SUZUKI REGINA / G70: CUANDO LA ELECTRIFICACIÓN NO SIEMPRE ES EL CAMINO A SEGUIR.

 


El mundo de los prototipos automovilísticos siempre ha sido emocionante debido a su diversidad. Prototipos encaminados a descubrir el futuro lenguaje de diseño del fabricante, prototipos de futuros modelos comerciales, otros que simplemente son un “show car”, y también tenemos concepts que han servido como laboratorio de ensaño y propuestas futuras. En este último apartado, podemos destacar los modelos encaminados a buscar la máxima eficiencia energética y el mínimo consumo, buscando así una movilidad urbana más sostenible.

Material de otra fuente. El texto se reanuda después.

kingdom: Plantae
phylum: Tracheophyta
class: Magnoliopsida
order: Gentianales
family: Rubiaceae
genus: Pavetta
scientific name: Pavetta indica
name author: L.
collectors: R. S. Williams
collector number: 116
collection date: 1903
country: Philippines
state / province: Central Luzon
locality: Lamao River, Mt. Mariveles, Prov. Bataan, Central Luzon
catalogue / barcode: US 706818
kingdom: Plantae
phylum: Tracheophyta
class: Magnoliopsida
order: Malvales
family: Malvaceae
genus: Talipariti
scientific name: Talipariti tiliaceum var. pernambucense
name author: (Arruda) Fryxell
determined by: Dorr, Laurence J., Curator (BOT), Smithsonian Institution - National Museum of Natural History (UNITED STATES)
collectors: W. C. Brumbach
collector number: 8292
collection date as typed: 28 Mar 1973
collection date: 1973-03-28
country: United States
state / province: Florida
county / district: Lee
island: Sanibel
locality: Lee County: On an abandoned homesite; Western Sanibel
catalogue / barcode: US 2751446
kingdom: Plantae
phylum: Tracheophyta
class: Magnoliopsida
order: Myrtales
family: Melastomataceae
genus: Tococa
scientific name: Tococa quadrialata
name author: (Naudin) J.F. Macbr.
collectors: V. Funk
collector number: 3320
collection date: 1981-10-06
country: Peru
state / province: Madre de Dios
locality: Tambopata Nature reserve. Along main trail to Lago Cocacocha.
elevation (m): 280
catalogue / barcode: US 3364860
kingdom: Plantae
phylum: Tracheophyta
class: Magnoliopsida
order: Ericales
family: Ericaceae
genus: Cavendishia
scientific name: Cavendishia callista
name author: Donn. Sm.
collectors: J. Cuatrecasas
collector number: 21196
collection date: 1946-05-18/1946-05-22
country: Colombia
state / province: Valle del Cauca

Y en este artículo vamos a conocer una propuesta interesante a la par que original, con un diseño atrevido y una filosofía técnica muy centrada en la ligereza y la aerodinámica: el Suzuki Regina, o también conocido como Suzuki G70.

 

ORIGEN Y PRESENTACIÓN.

 


 

 

El Suzuki Regina fue  presentado por primera vez en el Salón del Automóvil de Tokio de 2011, como parte de la apuesta de Suzuki por un nuevo coche compacto de alcance global. Posteriormente, este mismo prototipo fue exhibido en el Salón de Ginebra 2012, pero ya bajo el nombre de Suzuki G70

El cambio de nombre no fe algo casual, ya que “G70” hace referencia a las emisiones de CO₂, que Suzuki declaró en unos 70 g/km, uno de los objetivos clave del desarrollo del prototipo.

 

SU TRIPLE FILOSOFÍA: LIGERO, AERODINÁMICO Y EFICIENCIA. 

 


 

El objetivo que Suzuki quería alcanzar a la hora de crear el Regina / G70 estaba enmarcado dentro de una visión muy clara: hacer un vehículo extremadamente eficiente pero sin recurrir a una motorización eléctrica. Para lograrlo, se apoyó en tres pilares fundamentales:

 

LIGEREZA

El peso del prototipo es sorprendentemente bajo: apenas 730 kg, lo que es muy poco para un coche de cinco puertas. Gracias a esta ligereza, se reducía drásticamente el consumo y las emisiones.

 

AERODINÁMICA

Suzuki afirmaba que había logrado un coeficiente de arrastre un 10 % inferior al de sus modelos actuales del segmento A. Para lograrlo, el diseño incorporaba ciertos elementos pensados para la eficiencia, como las ruedas traseras semicarenadas (cubiertas parcialmente) y una carrocería muy fluida. Según Suzuki, cada decisión estética contribuía a minimizar la resistencia al viento.

 

MOTOR EFICIENTE Y COMPACTO

En lugar de depender de un tren motriz eléctrico, el Regina / G70 cuenta con un motor de combustión interna de solo 800 cc, pero con turbocompresor para extraer más potencia. Este motor estaba combinado con una transmisión automática tipo CVT que ayudaba a mantener el motor en rangos óptimos de uso.

El sistema propulsor también incluía sistema start-stop y sistema similar a la  frenada regenerativa para recuperar energía cinética y minimizar pérdidas. Gracias a todo ello, el consumo declarado ronda los 3,1 litros por 100 km

 

UN DISEÑO DEMASIADO ORIGINAL, PERO PRÁCTICO.

 


El Regina tiene un aspecto muy característico: su silueta recuerda a la de un pez globo por su perfil abultado pero aerodinámico, incorporando en su parte trasera un difusor completamente funcional. Además, sus color en verde combinado con el techo en blanco y llantas a juego enfatizaban su carácter ecológico y moderno.  

 



 

Mientras, en el interior, destacaba una consola central táctil muy prominente, desde la cual se controla prácticamente todas las funciones, y los colores del habitáculo, que continuaban la estética exterior

 

LO QUE SUZUKI DEMOSTRÓ CON ESTE PROTOTIPO. 

 

Aunque el Regina / G70 no llegó a producción, su existencia es muy relevante, porque representa una hoja de ruta tecnológica y conceptual para pequeños urbanos altamente eficientes, demostrando que la ligereza seguía siendo una de las mejores herramientas para reducir consumos y emisiones. Y para los entusiastas del mundo automotor, el Regina / G70 es un recordatorio de que no todos los caminos hacia la “sostenibilidad” pasan necesariamente por baterías: a veces, el diseño y la ingeniería tradicional tienen muchísimo que aportar.